**Task to complete:**
Provide a verbatim copy of all the records below, leaving the images out.
=== Section Start ===
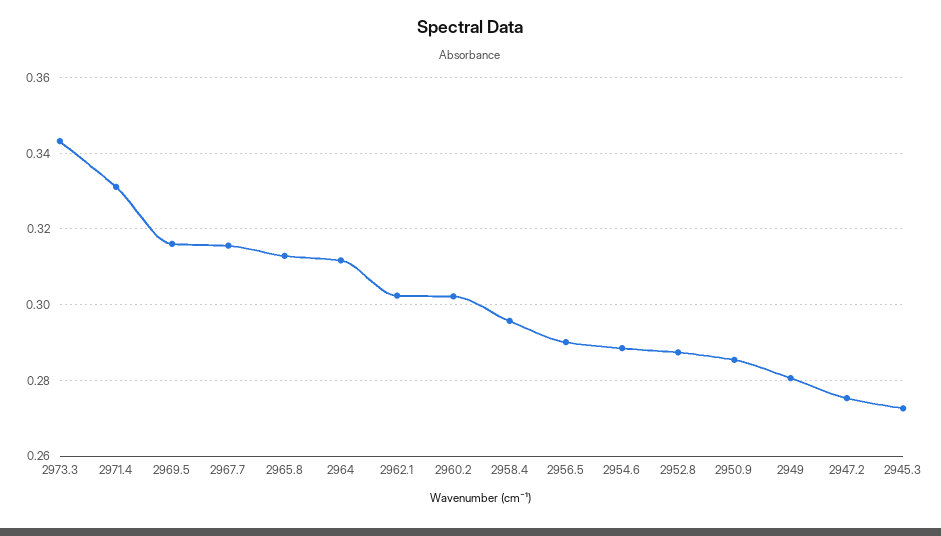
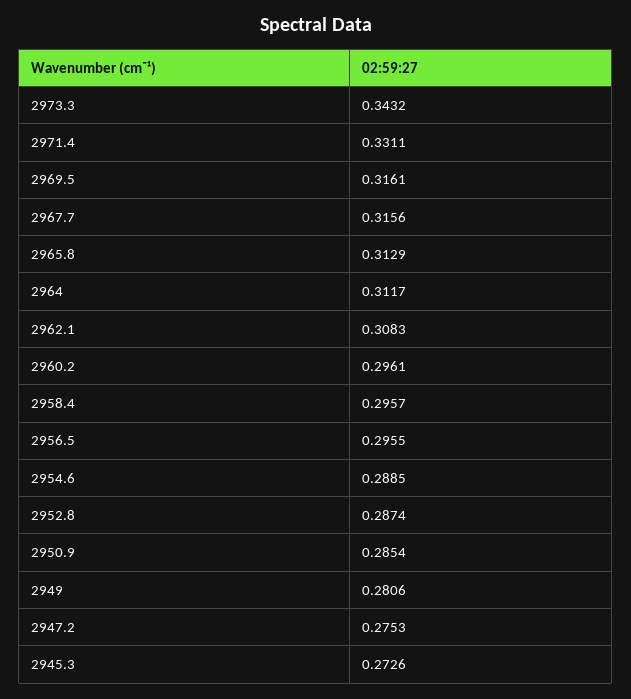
  {
    "2973.3": 0.3432,
    "2971.4": 0.3311,
    "2969.5": 0.3161,
    "2967.7": 0.3156,
    "2965.8": 0.3129,
    "2964": 0.3117,
-   "2962.1": 0.302,
+   "2962.1": 0.3083,
-   "2960.2": 0.302,
+   "2960.2": 0.2961,
    "2958.4": 0.2957,
-   "2956.5": 0.29,
+   "2956.5": 0.2955,
    "2954.6": 0.2885,
    "2952.8": 0.2874,
    "2950.9": 0.2854,
    "2949": 0.2806,
    "2947.2": 0.2753,
    "2945.3": 0.2726
  }

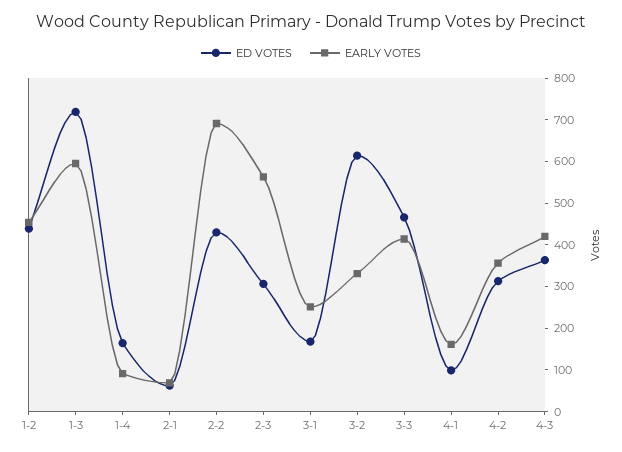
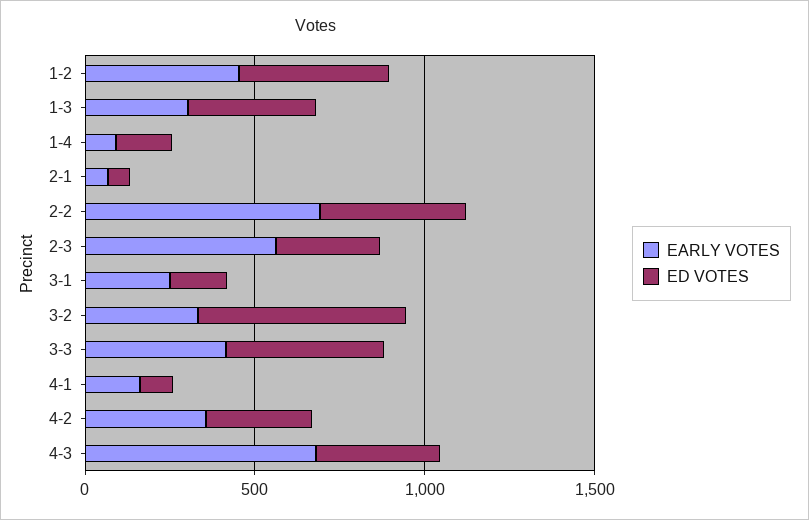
  {
    "ED VOTES": {
      "1-2": 440,
-     "1-3": 720,
+     "1-3": 400,
      "1-4": 160,
      "2-1": 60,
      "2-2": 440,
      "2-3": 300,
      "3-1": 160,
      "3-2": 620,
      "3-3": 460,
      "4-1": 100,
      "4-2": 320,
      "4-3": 360
    },
    "EARLY VOTES": {
      "1-2": 460,
-     "1-3": 600,
+     "1-3": 300,
      "1-4": 100,
      "2-1": 60,
      "2-2": 700,
      "2-3": 560,
      "3-1": 260,
      "3-2": 340,
      "3-3": 420,
      "4-1": 160,
      "4-2": 360,
-     "4-3": 420
+     "4-3": 700
    }
  }

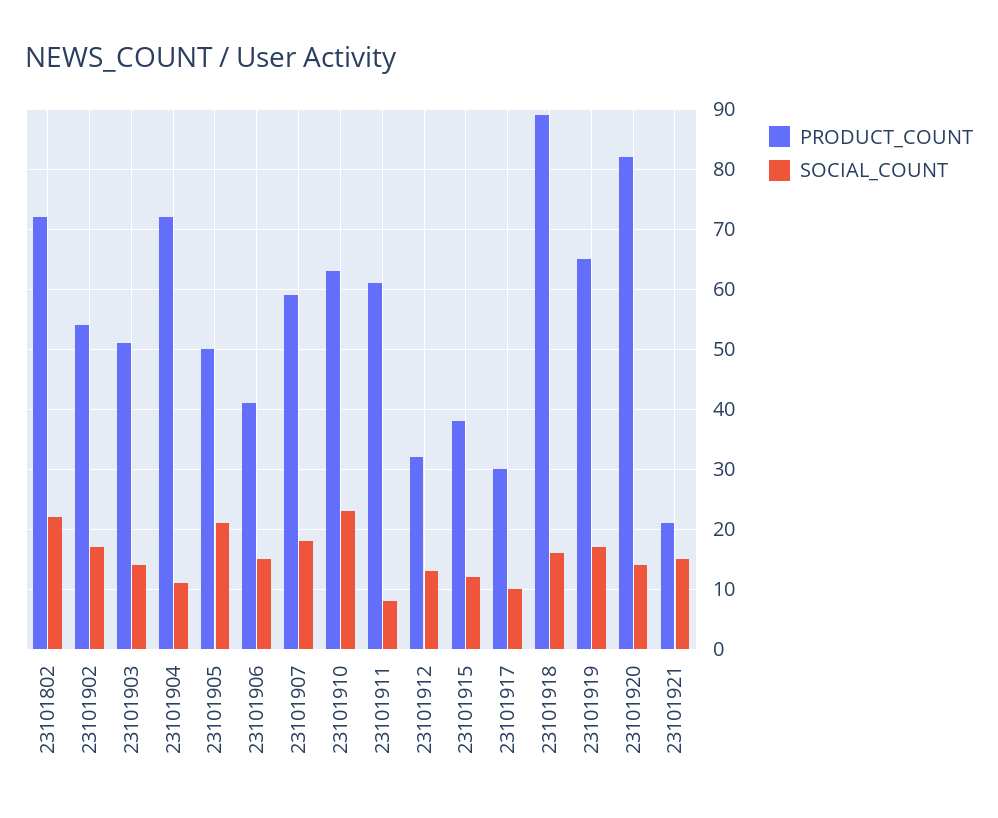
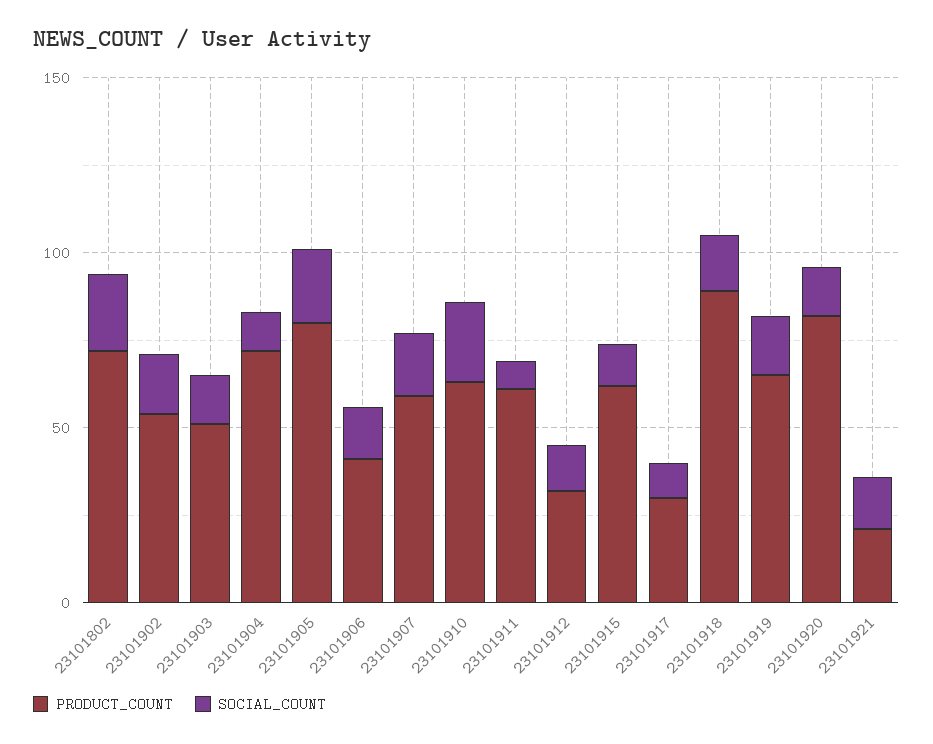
  {
    "PRODUCT_COUNT": {
      "23101802": 72,
      "23101902": 54,
      "23101903": 51,
      "23101904": 72,
-     "23101905": 50,
+     "23101905": 80,
      "23101906": 41,
      "23101907": 59,
      "23101910": 63,
      "23101911": 61,
      "23101912": 32,
-     "23101915": 38,
+     "23101915": 60,
      "23101917": 30,
      "23101918": 89,
      "23101919": 65,
      "23101920": 82,
      "23101921": 21
    },
    "SOCIAL_COUNT": {
      "23101802": 22,
      "23101902": 17,
      "23101903": 14,
      "23101904": 11,
      "23101905": 21,
      "23101906": 15,
      "23101907": 18,
      "23101910": 23,
      "23101911": 8,
      "23101912": 13,
      "23101915": 12,
      "23101917": 10,
      "23101918": 16,
      "23101919": 17,
      "23101920": 14,
      "23101921": 15
    }
  }

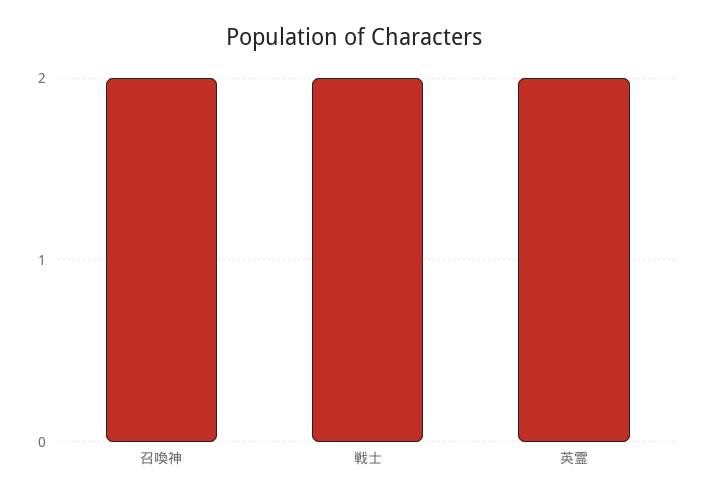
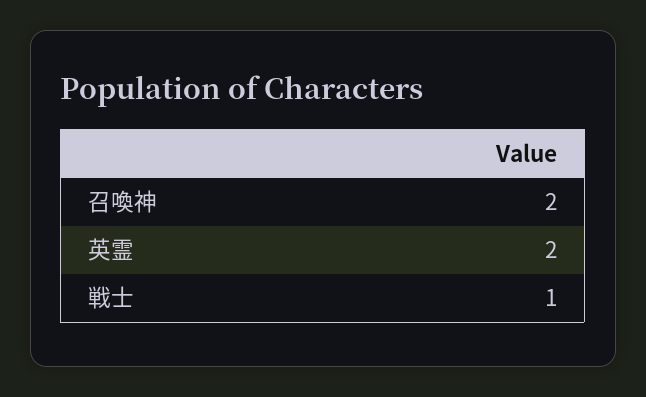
  {
    "召喚神": 2,
-   "戦士": 2,
+   "戦士": 1,
    "英霊": 2
  }

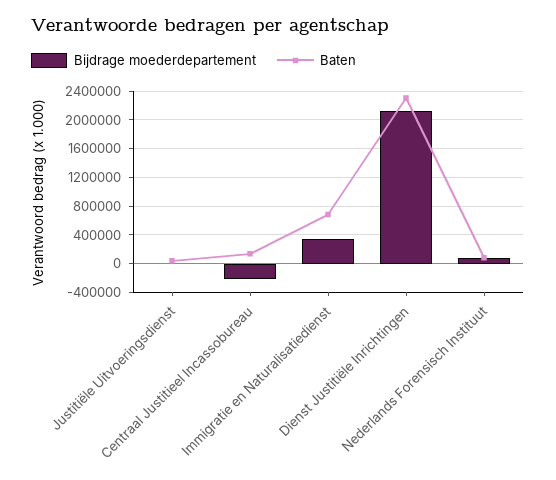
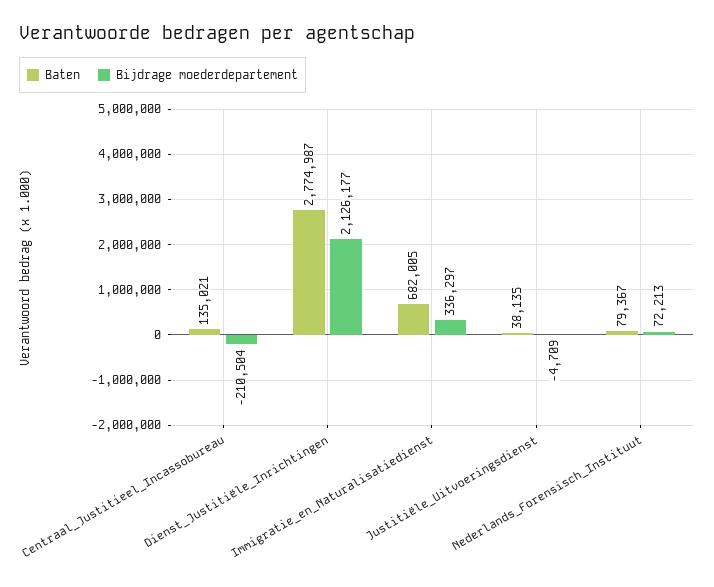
  {
    "Bijdrage moederdepartement": {
      "Justitiële Uitvoeringsdienst": -4709,
      "Centraal Justitieel Incassobureau": -210504,
      "Immigratie en Naturalisatiedienst": 336297,
      "Dienst Justitiële Inrichtingen": 2126177,
      "Nederlands Forensisch Instituut": 72213
    },
    "Baten": {
      "Justitiële Uitvoeringsdienst": 38135,
      "Centraal Justitieel Incassobureau": 135021,
      "Immigratie en Naturalisatiedienst": 682005,
-     "Dienst Justitiële Inrichtingen": 2300000,
+     "Dienst Justitiële Inrichtingen": 2774987,
      "Nederlands Forensisch Instituut": 79367
    }
  }

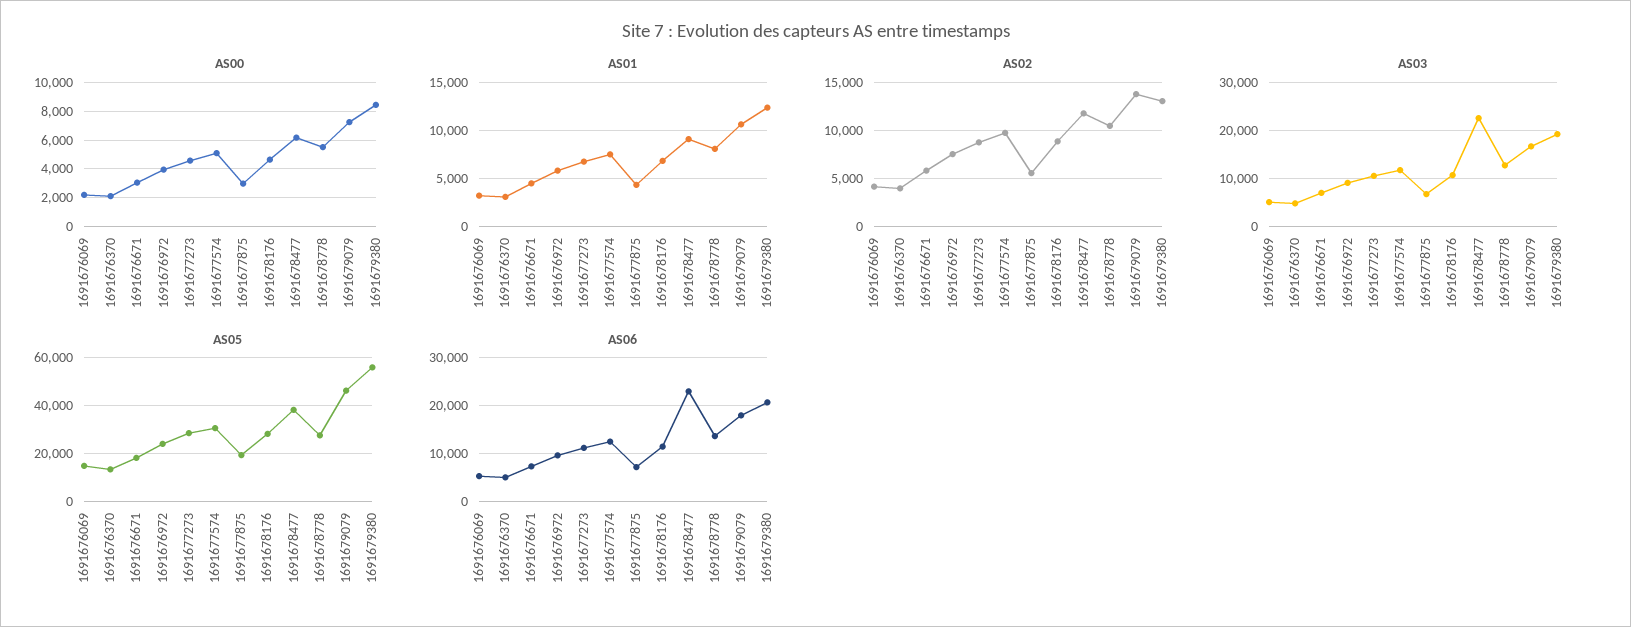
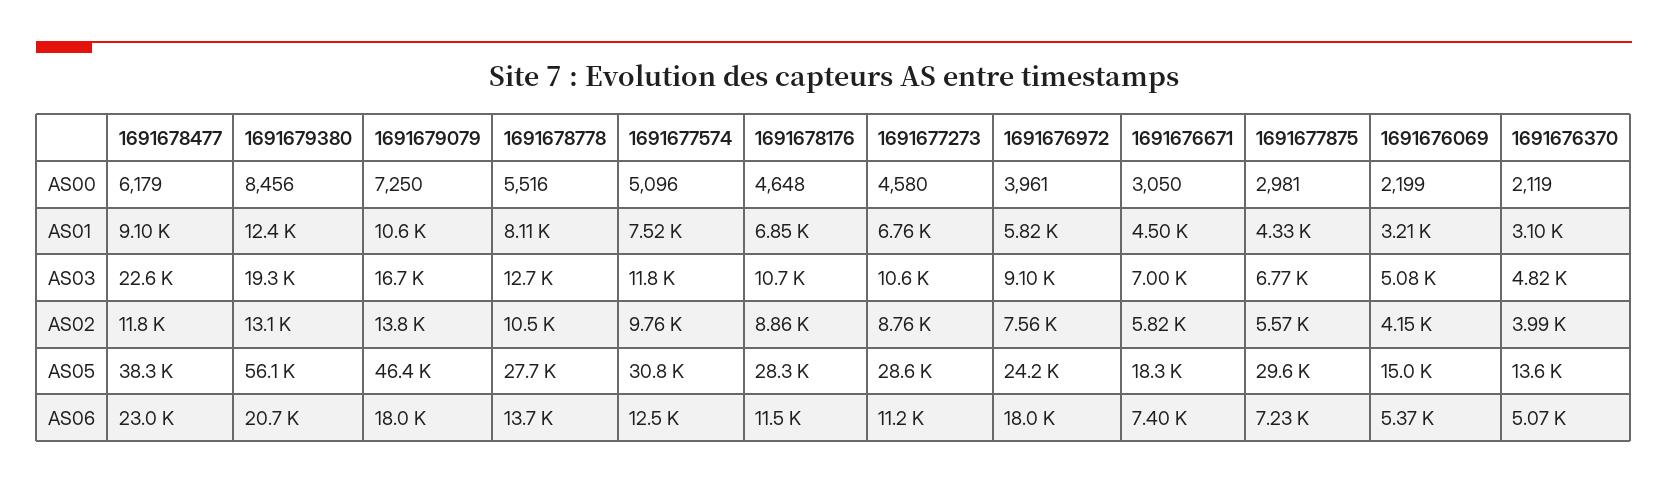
  {
    "AS00": {
      "1691676069": 2199,
      "1691676370": 2119,
      "1691676671": 3050,
      "1691676972": 3961,
      "1691677273": 4580,
      "1691677574": 5096,
      "1691677875": 2981,
      "1691678176": 4648,
      "1691678477": 6179,
      "1691678778": 5516,
      "1691679079": 7250,
      "1691679380": 8456
    },
    "AS01": {
      "1691676069": 3210,
      "1691676370": 3100,
      "1691676671": 4500,
      "1691676972": 5820,
      "1691677273": 6760,
      "1691677574": 7520,
      "1691677875": 4330,
      "1691678176": 6850,
      "1691678477": 9100,
      "1691678778": 8110,
      "1691679079": 10600,
      "1691679380": 12400
    },
    "AS02": {
      "1691676069": 4150,
      "1691676370": 3990,
      "1691676671": 5820,
      "1691676972": 7560,
      "1691677273": 8760,
      "1691677574": 9760,
      "1691677875": 5570,
      "1691678176": 8860,
      "1691678477": 11800,
      "1691678778": 10500,
      "1691679079": 13800,
      "1691679380": 13100
    },
    "AS03": {
      "1691676069": 5080,
      "1691676370": 4820,
      "1691676671": 7000,
      "1691676972": 9100,
      "1691677273": 10600,
      "1691677574": 11800,
      "1691677875": 6770,
      "1691678176": 10700,
      "1691678477": 22600,
      "1691678778": 12700,
      "1691679079": 16700,
      "1691679380": 19300
    },
    "AS05": {
      "1691676069": 15000,
      "1691676370": 13600,
      "1691676671": 18300,
      "1691676972": 24200,
      "1691677273": 28600,
      "1691677574": 30800,
-     "1691677875": 20000,
+     "1691677875": 29600,
      "1691678176": 28300,
      "1691678477": 38300,
      "1691678778": 27700,
      "1691679079": 46400,
      "1691679380": 56100
    },
    "AS06": {
      "1691676069": 5370,
      "1691676370": 5070,
      "1691676671": 7400,
-     "1691676972": 10000,
+     "1691676972": 18000,
      "1691677273": 11200,
      "1691677574": 12500,
      "1691677875": 7230,
      "1691678176": 11500,
      "1691678477": 23000,
      "1691678778": 13700,
      "1691679079": 18000,
      "1691679380": 20700
    }
  }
=== Section End ===
**Worked solution:**
  {
    "2973.3": 0.3432,
    "2971.4": 0.3311,
    "2969.5": 0.3161,
    "2967.7": 0.3156,
    "2965.8": 0.3129,
    "2964": 0.3117,
-   "2962.1": 0.302,
+   "2962.1": 0.3083,
-   "2960.2": 0.302,
+   "2960.2": 0.2961,
    "2958.4": 0.2957,
-   "2956.5": 0.29,
+   "2956.5": 0.2955,
    "2954.6": 0.2885,
    "2952.8": 0.2874,
    "2950.9": 0.2854,
    "2949": 0.2806,
    "2947.2": 0.2753,
    "2945.3": 0.2726
  }

  {
    "ED VOTES": {
      "1-2": 440,
-     "1-3": 720,
+     "1-3": 400,
      "1-4": 160,
      "2-1": 60,
      "2-2": 440,
      "2-3": 300,
      "3-1": 160,
      "3-2": 620,
      "3-3": 460,
      "4-1": 100,
      "4-2": 320,
      "4-3": 360
    },
    "EARLY VOTES": {
      "1-2": 460,
-     "1-3": 600,
+     "1-3": 300,
      "1-4": 100,
      "2-1": 60,
      "2-2": 700,
      "2-3": 560,
      "3-1": 260,
      "3-2": 340,
      "3-3": 420,
      "4-1": 160,
      "4-2": 360,
-     "4-3": 420
+     "4-3": 700
    }
  }

  {
    "PRODUCT_COUNT": {
      "23101802": 72,
      "23101902": 54,
      "23101903": 51,
      "23101904": 72,
-     "23101905": 50,
+     "23101905": 80,
      "23101906": 41,
      "23101907": 59,
      "23101910": 63,
      "23101911": 61,
      "23101912": 32,
-     "23101915": 38,
+     "23101915": 60,
      "23101917": 30,
      "23101918": 89,
      "23101919": 65,
      "23101920": 82,
      "23101921": 21
    },
    "SOCIAL_COUNT": {
      "23101802": 22,
      "23101902": 17,
      "23101903": 14,
      "23101904": 11,
      "23101905": 21,
      "23101906": 15,
      "23101907": 18,
      "23101910": 23,
      "23101911": 8,
      "23101912": 13,
      "23101915": 12,
      "23101917": 10,
      "23101918": 16,
      "23101919": 17,
      "23101920": 14,
      "23101921": 15
    }
  }

  {
    "召喚神": 2,
-   "戦士": 2,
+   "戦士": 1,
    "英霊": 2
  }

  {
    "Bijdrage moederdepartement": {
      "Justitiële Uitvoeringsdienst": -4709,
      "Centraal Justitieel Incassobureau": -210504,
      "Immigratie en Naturalisatiedienst": 336297,
      "Dienst Justitiële Inrichtingen": 2126177,
      "Nederlands Forensisch Instituut": 72213
    },
    "Baten": {
      "Justitiële Uitvoeringsdienst": 38135,
      "Centraal Justitieel Incassobureau": 135021,
      "Immigratie en Naturalisatiedienst": 682005,
-     "Dienst Justitiële Inrichtingen": 2300000,
+     "Dienst Justitiële Inrichtingen": 2774987,
      "Nederlands Forensisch Instituut": 79367
    }
  }

  {
    "AS00": {
      "1691676069": 2199,
      "1691676370": 2119,
      "1691676671": 3050,
      "1691676972": 3961,
      "1691677273": 4580,
      "1691677574": 5096,
      "1691677875": 2981,
      "1691678176": 4648,
      "1691678477": 6179,
      "1691678778": 5516,
      "1691679079": 7250,
      "1691679380": 8456
    },
    "AS01": {
      "1691676069": 3210,
      "1691676370": 3100,
      "1691676671": 4500,
      "1691676972": 5820,
      "1691677273": 6760,
      "1691677574": 7520,
      "1691677875": 4330,
      "1691678176": 6850,
      "1691678477": 9100,
      "1691678778": 8110,
      "1691679079": 10600,
      "1691679380": 12400
    },
    "AS02": {
      "1691676069": 4150,
      "1691676370": 3990,
      "1691676671": 5820,
      "1691676972": 7560,
      "1691677273": 8760,
      "1691677574": 9760,
      "1691677875": 5570,
      "1691678176": 8860,
      "1691678477": 11800,
      "1691678778": 10500,
      "1691679079": 13800,
      "1691679380": 13100
    },
    "AS03": {
      "1691676069": 5080,
      "1691676370": 4820,
      "1691676671": 7000,
      "1691676972": 9100,
      "1691677273": 10600,
      "1691677574": 11800,
      "1691677875": 6770,
      "1691678176": 10700,
      "1691678477": 22600,
      "1691678778": 12700,
      "1691679079": 16700,
      "1691679380": 19300
    },
    "AS05": {
      "1691676069": 15000,
      "1691676370": 13600,
      "1691676671": 18300,
      "1691676972": 24200,
      "1691677273": 28600,
      "1691677574": 30800,
-     "1691677875": 20000,
+     "1691677875": 29600,
      "1691678176": 28300,
      "1691678477": 38300,
      "1691678778": 27700,
      "1691679079": 46400,
      "1691679380": 56100
    },
    "AS06": {
      "1691676069": 5370,
      "1691676370": 5070,
      "1691676671": 7400,
-     "1691676972": 10000,
+     "1691676972": 18000,
      "1691677273": 11200,
      "1691677574": 12500,
      "1691677875": 7230,
      "1691678176": 11500,
      "1691678477": 23000,
      "1691678778": 13700,
      "1691679079": 18000,
      "1691679380": 20700
    }
  }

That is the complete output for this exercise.